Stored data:
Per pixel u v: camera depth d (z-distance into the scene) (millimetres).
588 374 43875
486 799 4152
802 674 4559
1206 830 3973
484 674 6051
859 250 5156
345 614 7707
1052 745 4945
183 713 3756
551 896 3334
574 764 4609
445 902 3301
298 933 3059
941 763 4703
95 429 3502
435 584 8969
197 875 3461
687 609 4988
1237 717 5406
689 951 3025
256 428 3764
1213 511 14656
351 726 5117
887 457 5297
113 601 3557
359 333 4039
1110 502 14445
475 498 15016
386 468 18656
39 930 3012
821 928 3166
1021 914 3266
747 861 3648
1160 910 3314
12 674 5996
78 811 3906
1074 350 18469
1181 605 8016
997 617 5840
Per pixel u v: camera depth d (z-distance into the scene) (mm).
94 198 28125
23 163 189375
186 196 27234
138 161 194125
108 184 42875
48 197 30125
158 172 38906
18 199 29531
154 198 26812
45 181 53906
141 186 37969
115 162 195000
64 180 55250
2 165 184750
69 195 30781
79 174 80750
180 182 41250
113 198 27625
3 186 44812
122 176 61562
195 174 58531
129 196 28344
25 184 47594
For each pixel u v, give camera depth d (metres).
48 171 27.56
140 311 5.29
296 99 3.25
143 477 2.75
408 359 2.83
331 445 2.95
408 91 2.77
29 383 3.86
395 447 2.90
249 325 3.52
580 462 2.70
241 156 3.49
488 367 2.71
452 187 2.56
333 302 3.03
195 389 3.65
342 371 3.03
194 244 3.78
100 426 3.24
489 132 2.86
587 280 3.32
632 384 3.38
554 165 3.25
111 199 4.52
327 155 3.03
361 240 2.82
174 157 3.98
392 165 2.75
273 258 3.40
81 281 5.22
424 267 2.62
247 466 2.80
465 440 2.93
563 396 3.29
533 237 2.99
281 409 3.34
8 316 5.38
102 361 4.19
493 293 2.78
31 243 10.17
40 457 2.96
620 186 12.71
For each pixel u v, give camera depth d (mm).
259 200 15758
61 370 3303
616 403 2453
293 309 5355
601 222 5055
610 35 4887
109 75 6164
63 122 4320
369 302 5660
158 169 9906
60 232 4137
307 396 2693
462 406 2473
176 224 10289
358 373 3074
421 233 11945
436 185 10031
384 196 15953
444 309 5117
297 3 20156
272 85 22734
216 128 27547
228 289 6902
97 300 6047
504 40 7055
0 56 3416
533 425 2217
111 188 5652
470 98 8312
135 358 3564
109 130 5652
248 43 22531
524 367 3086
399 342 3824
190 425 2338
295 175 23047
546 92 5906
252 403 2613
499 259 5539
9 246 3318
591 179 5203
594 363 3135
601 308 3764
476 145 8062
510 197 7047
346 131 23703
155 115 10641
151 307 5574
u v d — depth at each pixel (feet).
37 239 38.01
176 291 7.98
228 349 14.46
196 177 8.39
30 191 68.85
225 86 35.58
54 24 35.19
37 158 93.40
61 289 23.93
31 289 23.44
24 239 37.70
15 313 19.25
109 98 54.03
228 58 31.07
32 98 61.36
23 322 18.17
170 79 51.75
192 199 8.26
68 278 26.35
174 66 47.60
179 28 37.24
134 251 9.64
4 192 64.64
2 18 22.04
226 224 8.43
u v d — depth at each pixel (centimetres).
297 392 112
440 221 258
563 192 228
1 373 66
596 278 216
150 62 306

• _What you should do_: Using the entries above, repeat only the lines from the one containing "40 457 2.96" through the one containing "358 373 3074", end lines included.

• _Result for this exercise_:
40 457 2.96
620 186 12.71
For each pixel u v, give camera depth d (mm).
259 200 15758
61 370 3303
616 403 2453
293 309 5355
601 222 5055
610 35 4887
109 75 6164
63 122 4320
369 302 5660
158 169 9906
60 232 4137
307 396 2693
462 406 2473
176 224 10289
358 373 3074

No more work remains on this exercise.